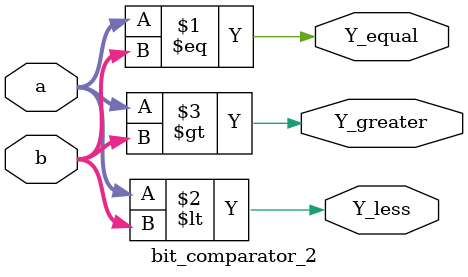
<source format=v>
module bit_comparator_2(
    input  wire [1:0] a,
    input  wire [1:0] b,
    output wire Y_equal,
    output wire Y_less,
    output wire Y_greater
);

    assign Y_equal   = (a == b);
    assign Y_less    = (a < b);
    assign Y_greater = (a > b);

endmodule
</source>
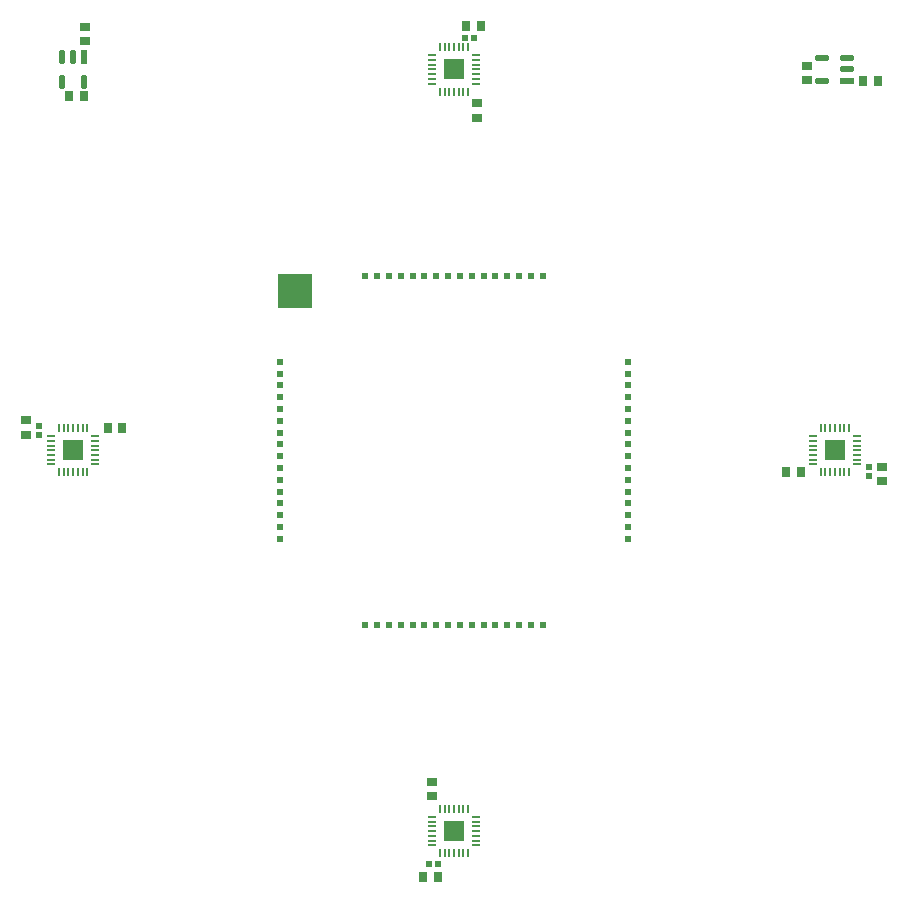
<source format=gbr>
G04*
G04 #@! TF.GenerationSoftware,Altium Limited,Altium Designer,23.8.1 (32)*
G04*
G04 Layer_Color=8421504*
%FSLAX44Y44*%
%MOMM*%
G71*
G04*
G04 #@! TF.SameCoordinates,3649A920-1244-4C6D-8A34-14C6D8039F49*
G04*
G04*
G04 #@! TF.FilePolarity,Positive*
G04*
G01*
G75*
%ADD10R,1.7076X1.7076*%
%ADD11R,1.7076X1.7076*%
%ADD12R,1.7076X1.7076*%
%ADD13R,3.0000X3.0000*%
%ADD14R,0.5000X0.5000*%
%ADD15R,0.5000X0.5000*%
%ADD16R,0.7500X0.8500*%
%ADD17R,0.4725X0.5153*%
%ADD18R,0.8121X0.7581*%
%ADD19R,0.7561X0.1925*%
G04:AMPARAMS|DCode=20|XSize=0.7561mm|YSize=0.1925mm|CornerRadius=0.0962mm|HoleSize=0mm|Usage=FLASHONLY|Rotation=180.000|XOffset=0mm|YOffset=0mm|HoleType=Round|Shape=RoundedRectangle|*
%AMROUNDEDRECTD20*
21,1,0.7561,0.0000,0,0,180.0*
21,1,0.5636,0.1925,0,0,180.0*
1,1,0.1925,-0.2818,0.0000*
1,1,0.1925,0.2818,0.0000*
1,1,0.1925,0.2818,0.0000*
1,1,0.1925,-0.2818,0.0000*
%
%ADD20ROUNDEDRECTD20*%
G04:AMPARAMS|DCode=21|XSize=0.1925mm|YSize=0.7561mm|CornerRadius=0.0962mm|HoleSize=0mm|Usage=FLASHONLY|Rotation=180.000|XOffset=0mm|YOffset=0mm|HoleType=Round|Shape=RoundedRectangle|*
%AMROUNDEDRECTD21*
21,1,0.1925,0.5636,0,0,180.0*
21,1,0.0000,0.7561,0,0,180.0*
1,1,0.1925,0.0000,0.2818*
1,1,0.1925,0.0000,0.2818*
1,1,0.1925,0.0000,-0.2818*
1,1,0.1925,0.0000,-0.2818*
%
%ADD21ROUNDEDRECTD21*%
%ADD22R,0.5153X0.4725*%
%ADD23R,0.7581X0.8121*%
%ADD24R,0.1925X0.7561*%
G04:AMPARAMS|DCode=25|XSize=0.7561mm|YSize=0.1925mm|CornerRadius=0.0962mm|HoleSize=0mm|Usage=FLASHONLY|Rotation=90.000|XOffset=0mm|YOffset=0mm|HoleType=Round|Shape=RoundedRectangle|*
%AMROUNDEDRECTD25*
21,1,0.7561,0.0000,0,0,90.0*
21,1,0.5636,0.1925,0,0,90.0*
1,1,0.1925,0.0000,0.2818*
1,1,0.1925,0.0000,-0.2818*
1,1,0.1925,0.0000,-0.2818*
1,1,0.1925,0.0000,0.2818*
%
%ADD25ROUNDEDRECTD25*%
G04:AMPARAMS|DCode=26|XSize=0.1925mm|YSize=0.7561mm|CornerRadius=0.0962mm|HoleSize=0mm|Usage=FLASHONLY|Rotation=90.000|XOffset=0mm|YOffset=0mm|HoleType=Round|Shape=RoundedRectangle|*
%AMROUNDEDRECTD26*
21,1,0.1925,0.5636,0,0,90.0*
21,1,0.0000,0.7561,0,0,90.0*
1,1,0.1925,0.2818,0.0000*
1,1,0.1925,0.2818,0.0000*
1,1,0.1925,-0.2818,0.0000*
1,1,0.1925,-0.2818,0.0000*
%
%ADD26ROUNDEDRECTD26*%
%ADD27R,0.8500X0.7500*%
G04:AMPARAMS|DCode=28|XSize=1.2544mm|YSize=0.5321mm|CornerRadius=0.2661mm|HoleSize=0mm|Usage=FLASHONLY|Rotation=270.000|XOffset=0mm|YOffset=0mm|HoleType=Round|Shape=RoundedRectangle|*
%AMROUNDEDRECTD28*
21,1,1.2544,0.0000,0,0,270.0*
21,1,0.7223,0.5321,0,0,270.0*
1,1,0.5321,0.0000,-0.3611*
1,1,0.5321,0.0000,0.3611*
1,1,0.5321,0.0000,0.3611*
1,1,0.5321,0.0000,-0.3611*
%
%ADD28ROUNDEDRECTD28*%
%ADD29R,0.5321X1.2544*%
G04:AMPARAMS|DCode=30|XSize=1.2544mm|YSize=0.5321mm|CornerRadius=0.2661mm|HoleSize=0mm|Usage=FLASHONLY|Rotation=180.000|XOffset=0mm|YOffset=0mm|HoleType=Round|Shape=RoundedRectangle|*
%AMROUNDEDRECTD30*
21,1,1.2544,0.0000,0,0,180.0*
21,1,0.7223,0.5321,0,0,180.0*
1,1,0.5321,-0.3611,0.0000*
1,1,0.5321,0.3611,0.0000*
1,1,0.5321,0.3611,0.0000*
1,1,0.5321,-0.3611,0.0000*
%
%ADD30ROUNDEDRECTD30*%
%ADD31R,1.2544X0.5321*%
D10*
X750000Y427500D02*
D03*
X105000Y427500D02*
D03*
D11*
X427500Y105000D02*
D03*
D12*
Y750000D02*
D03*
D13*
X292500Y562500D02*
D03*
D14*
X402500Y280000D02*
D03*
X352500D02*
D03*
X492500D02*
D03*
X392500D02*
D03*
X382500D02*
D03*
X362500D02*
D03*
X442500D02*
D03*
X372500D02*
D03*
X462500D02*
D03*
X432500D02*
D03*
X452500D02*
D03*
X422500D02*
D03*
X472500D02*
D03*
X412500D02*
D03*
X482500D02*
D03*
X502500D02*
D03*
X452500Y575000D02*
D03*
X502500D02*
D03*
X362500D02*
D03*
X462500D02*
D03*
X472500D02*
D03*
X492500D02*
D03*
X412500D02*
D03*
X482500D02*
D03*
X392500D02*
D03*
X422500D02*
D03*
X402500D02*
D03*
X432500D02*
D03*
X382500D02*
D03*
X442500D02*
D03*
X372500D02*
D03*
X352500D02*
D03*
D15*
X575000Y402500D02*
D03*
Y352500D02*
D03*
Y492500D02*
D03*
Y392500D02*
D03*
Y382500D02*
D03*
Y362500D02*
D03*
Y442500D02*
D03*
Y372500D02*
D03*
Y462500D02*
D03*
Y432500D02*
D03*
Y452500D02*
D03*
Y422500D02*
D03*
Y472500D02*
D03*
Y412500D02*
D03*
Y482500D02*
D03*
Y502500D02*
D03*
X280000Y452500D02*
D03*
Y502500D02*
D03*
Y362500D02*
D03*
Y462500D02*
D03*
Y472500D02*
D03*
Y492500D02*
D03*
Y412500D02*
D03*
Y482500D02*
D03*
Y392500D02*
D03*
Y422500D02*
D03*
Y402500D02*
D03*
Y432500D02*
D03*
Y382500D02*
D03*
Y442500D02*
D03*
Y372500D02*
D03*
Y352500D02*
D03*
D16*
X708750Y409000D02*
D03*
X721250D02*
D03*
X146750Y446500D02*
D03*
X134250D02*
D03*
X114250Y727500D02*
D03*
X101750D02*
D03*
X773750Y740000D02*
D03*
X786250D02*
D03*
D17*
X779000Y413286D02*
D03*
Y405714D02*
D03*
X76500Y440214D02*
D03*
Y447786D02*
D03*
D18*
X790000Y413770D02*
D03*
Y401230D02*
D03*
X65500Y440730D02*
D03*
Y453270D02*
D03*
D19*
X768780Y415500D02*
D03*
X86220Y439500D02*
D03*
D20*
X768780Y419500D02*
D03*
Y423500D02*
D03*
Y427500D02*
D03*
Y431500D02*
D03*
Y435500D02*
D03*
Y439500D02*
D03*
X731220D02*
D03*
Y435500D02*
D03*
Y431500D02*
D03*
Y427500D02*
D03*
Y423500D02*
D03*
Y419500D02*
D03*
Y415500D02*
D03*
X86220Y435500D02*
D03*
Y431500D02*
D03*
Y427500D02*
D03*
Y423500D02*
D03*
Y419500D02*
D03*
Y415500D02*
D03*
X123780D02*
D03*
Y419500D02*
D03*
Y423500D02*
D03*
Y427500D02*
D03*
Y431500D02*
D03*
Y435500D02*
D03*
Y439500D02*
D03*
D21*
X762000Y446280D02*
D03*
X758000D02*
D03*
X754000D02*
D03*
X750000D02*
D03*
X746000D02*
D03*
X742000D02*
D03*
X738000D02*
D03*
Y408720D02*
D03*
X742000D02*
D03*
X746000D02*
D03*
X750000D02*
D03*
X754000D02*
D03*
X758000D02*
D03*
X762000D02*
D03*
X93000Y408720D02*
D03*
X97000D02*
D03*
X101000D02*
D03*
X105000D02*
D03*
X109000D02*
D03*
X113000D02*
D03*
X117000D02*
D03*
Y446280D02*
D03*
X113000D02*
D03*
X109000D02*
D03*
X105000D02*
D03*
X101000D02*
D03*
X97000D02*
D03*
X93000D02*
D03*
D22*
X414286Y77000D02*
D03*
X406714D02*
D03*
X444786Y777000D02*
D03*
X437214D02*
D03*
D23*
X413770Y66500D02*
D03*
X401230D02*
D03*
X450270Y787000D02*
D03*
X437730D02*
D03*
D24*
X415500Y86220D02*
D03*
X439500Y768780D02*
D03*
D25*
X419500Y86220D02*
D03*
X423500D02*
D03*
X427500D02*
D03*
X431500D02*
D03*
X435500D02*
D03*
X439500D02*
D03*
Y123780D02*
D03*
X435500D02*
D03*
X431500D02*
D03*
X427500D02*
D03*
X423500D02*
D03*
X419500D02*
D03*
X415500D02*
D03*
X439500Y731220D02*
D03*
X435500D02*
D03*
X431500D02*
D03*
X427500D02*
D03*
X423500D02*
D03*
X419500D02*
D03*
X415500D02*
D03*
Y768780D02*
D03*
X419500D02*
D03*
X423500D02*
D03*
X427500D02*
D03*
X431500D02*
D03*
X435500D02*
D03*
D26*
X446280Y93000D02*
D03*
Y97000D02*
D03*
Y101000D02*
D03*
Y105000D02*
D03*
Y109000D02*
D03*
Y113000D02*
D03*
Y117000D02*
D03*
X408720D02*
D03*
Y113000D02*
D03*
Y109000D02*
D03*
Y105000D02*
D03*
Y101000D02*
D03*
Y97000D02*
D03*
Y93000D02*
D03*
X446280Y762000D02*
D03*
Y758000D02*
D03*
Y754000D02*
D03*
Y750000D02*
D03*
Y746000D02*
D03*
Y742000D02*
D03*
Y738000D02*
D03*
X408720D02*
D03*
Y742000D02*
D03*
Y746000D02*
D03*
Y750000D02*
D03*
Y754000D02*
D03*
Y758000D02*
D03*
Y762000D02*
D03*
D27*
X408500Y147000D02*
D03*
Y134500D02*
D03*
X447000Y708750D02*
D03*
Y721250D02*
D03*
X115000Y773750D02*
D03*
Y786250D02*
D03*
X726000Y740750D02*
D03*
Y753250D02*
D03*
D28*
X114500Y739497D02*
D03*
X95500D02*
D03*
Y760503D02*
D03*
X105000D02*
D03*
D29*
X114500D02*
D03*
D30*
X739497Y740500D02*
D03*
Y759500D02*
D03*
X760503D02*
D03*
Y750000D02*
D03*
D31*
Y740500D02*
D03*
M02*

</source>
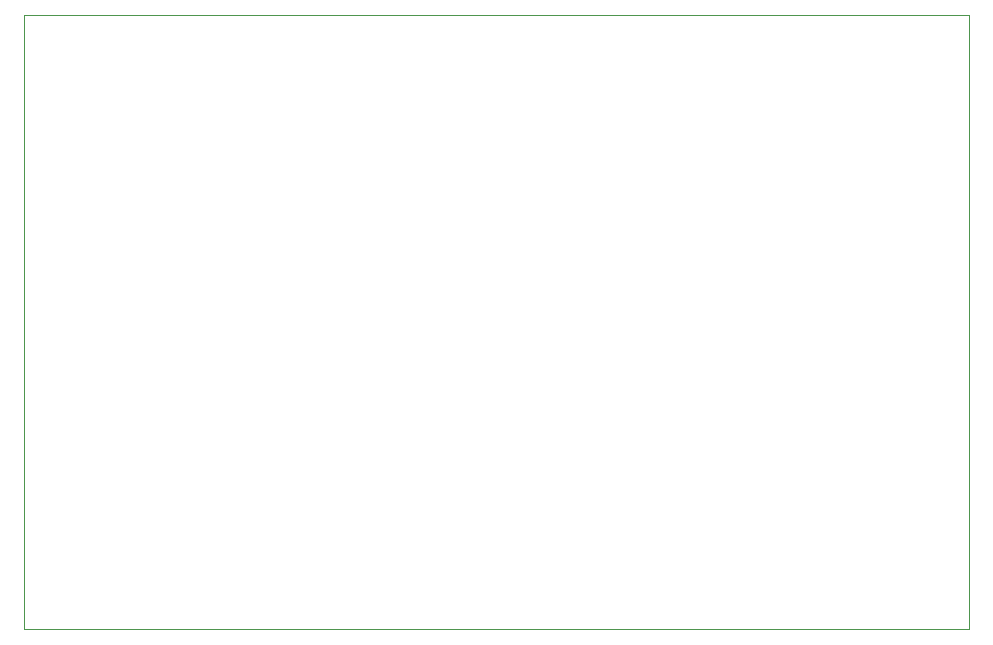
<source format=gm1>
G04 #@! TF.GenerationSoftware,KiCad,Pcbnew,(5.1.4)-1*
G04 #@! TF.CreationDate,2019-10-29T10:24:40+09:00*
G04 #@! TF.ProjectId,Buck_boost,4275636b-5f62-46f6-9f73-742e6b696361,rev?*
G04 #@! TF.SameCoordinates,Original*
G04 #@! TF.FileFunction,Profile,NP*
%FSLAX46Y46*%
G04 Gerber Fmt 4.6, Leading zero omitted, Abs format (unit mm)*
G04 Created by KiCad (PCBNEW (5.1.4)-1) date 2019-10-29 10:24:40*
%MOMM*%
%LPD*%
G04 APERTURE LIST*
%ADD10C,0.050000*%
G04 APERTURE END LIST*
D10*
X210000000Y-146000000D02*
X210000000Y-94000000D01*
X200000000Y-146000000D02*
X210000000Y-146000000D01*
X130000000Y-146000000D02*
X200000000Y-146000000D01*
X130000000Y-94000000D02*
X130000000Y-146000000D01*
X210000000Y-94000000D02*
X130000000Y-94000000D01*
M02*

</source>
——————
*About this task*:
Scan the data above for the string "format" and copy each line where it appears.

*Reply*:
<source format=v>
<source format=gbr>
<source format=gm1>
G04 Gerber Fmt 4.6, Leading zero omitted, Abs format (unit mm)*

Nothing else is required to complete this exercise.